Aim of the exercise: Pick up the piece on children and hot cars at the point where it stops, and carry on writing it.

Provided text:
Fatal Mix: Children and Hot Cars

As the weather continues to heat up, remember children should never be left alone in a hot car.  This year alone, 21 children have died already because of hyperthermia (heat stroke) from being left in hot motor vehicles.  In 2010, overall, 49 children died from hyperthermia because they were left in hot cars, trucks, vans or SUV’s for whatever reason.  A recent study from the Department of Geosciences concluded that even on days with rather mild temperatures (70 degrees and up) children face the risk of hyperthermia if they are left inside of a vehicle.  Most car-related hyperthermia child deaths occur because either a child was “forgotten” by his or her caregiver, the child was playing in an unattended car or because the child was intentionally left in the car by an adult.

How does heatstroke or hyperthermia occur?

Heatstroke occurs when a person or child’s body temperature exceeds 104 degrees Fahrenheit and their thermoregulatory system is in turn overwhelmed.  A body temperature of 107 degrees Fahrenheit is lethal due to damaged cells and the failing of internal organs.  A child’s thermoregulatory mechanism is not as well developed as an adults system as their body temperatures warm at a rate of up to five times faster than that of an adult. Preventable injuries to children are simply unacceptable.

How do vehicles retain heat?

Collected data entries:
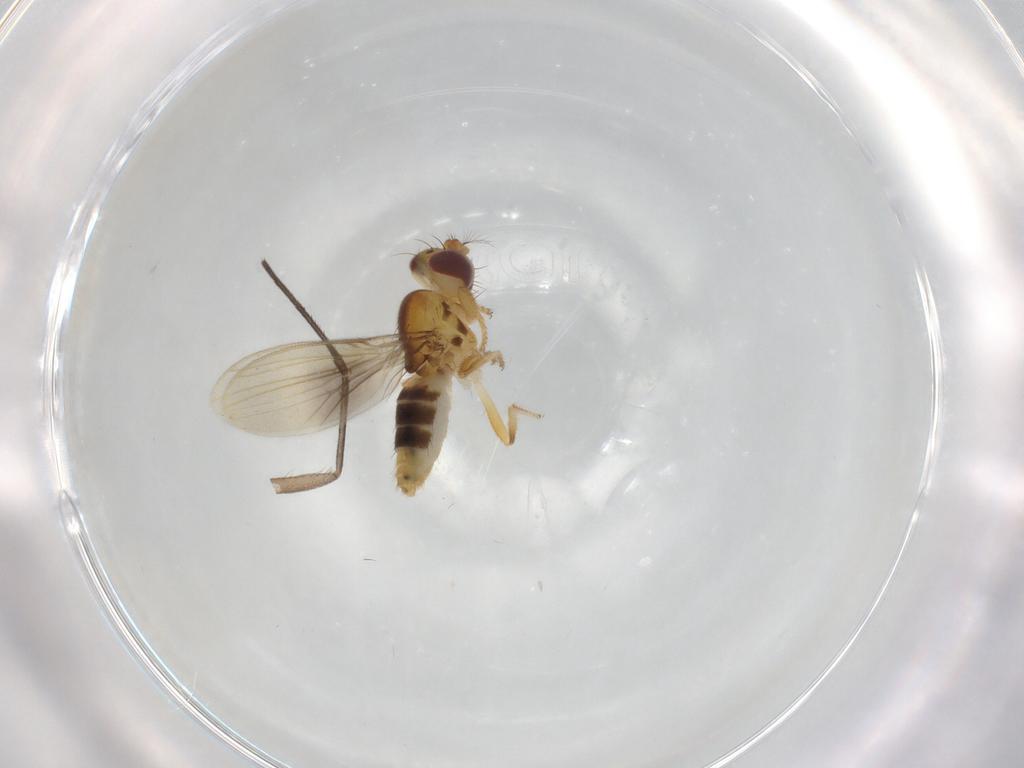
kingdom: Animalia
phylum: Arthropoda
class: Insecta
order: Diptera
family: Periscelididae
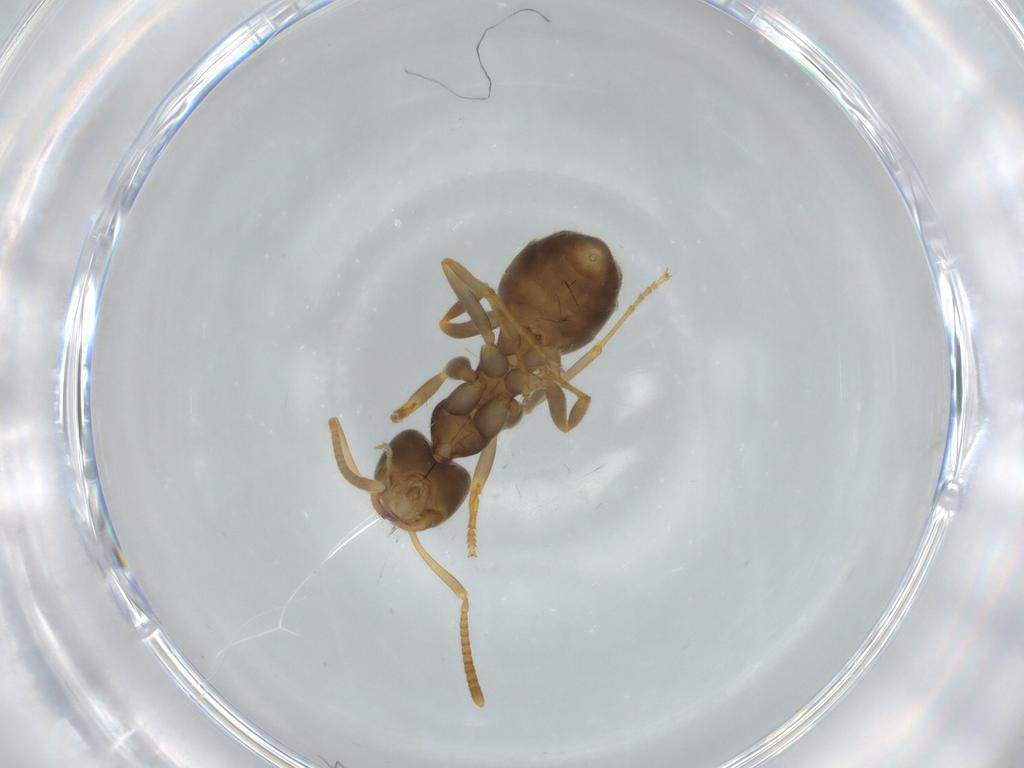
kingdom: Animalia
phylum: Arthropoda
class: Insecta
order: Hymenoptera
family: Formicidae
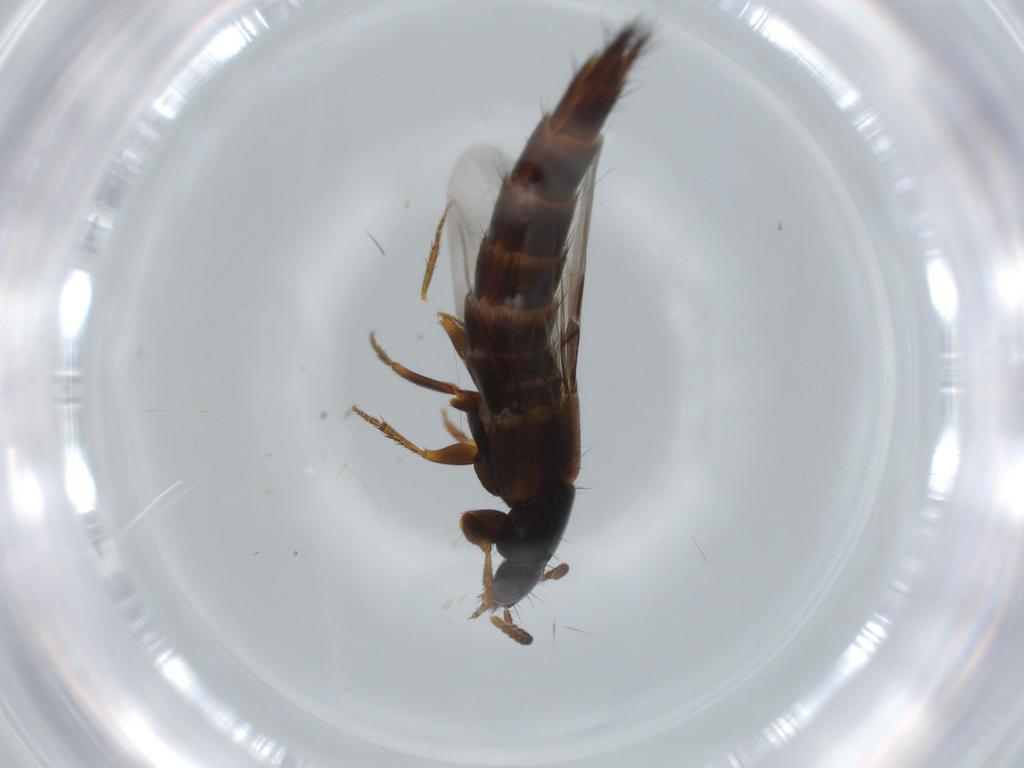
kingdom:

Expected answer:
The windows of a car are seemingly transparent to shortwave radiation transmitted from the sun, as they are not warmed a lot.  However, shortwave energy is absorbed by objects that it strikes, meaning that objects inside of the car are heated by this energy. Thus, for example, dashboards, steering wheels, car seats and seats can reach temperatures over 200 degrees Fahrenheit with relative ease. These structures then heat the air inside of the car through conduction and convection.  They also give off long wave radiation, which is very efficient at warming the air inside of an automobile.

Safety Recommendations and Precautions

It is imperative that a child is never left unattended in a hot vehicle, not even for a few minutes.  If you happen to see a child left unattended in a hot vehicle, report this serious incident to authorities immediately.  When unloading your own vehicle, make sure that all passengers exit the vehicle.  After using your vehicle, lock it to ensure that children cannot get back inside.  Similarly, teach children that the car is not a play place and make sure that all keys or remote entry devices are hidden from children.  Use common sense and remember that leaving a child in a hot car for just minutes at a time can result in death.